Marquez rushed back to his office. He asked his tech-support employees to grant him access to Eson's and Wineland's e-mails. What he found exceeded even his most paranoid fears. There, before his eyes, was an actual unreleased press release announcing Eson as the new CEO. In one conspiratorial note after another, he found that Eson had been talking behind his back with, of all people, Jesse Neyman of Enron. In one e-mail, Eson suggested that Neyman stall on an offer by Venoco to repurchase Enron's stock so that the two could discuss the offer and "make this work to our mutual advantage." What exactly did this mean? Marquez saw in it a plot to get the Enron guys on the Venoco board so that they could turn the company over to Eson. Which is precisely what happened.

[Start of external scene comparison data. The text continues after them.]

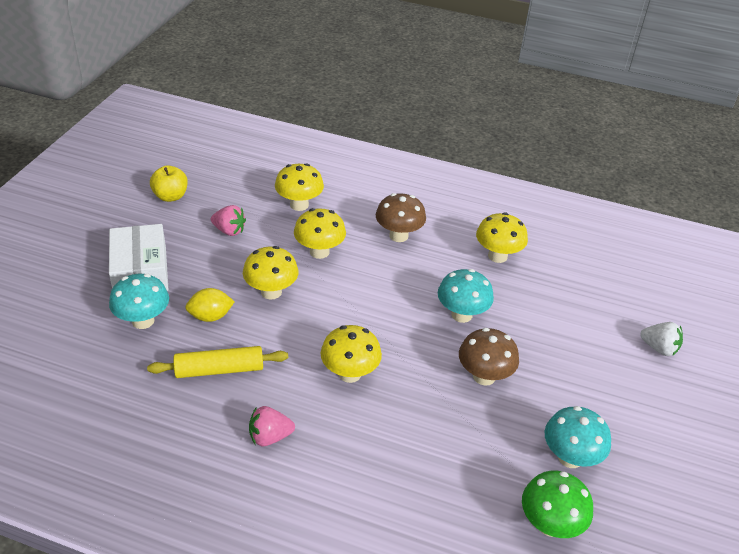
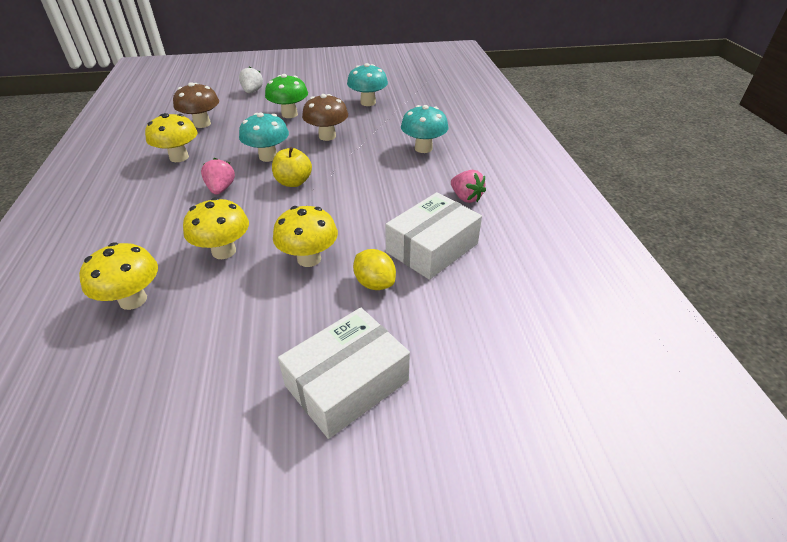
camera: 115 degrees left, 0 degrees up
turquoise mushroom [109,274,169,329] -> turquoise mushroom moved to [401,105,448,153]
yellow rolling pin [147,346,288,378] -> white box [385,192,482,280]
yellow apple [150,165,188,202] -> yellow apple moved to [272,147,312,187]
pink strawberry [211,205,246,236] -> pink strawberry moved to [201,158,235,195]
yellow mushroom [321,325,382,383] -> none
brown mushroom [376,193,426,242] -> brown mushroom moved to [173,82,219,128]
green mushroom [522,471,593,538] -> green mushroom moved to [265,74,308,118]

The next day, Marquez fired both Eson and Wineland. But they countered quickly, convincing Enron to back them. As a group, Eson, Wineland, and Enron represented 68% of Venoco's shares, and they quickly took control of the board, installing both Enron officials and Eson's wife. It all went to court, and on June 6, 2002, a state court held Eson and Wineland in breach of their fiduciary duties to Venoco. Specifically, the judge found that through his e-mail communication with Neyman, Eson had disclosed information to aid Enron in its negotiations to sell its shares in exchange for gaining Enron's support to oust Marquez. But because the Enron officials had not gotten involved in anything beyond obtaining the board representation they were entitled to, the court found that the company had not been harmed. Not only were no damages awarded, the judge ruled that Marquez's termination of Eson and Wineland could not stand. Twenty-four days later, on June 30, 2002, the board of directors--now including the Enron guys and Eson's wife--voted to terminate O'Donnell and Marquez.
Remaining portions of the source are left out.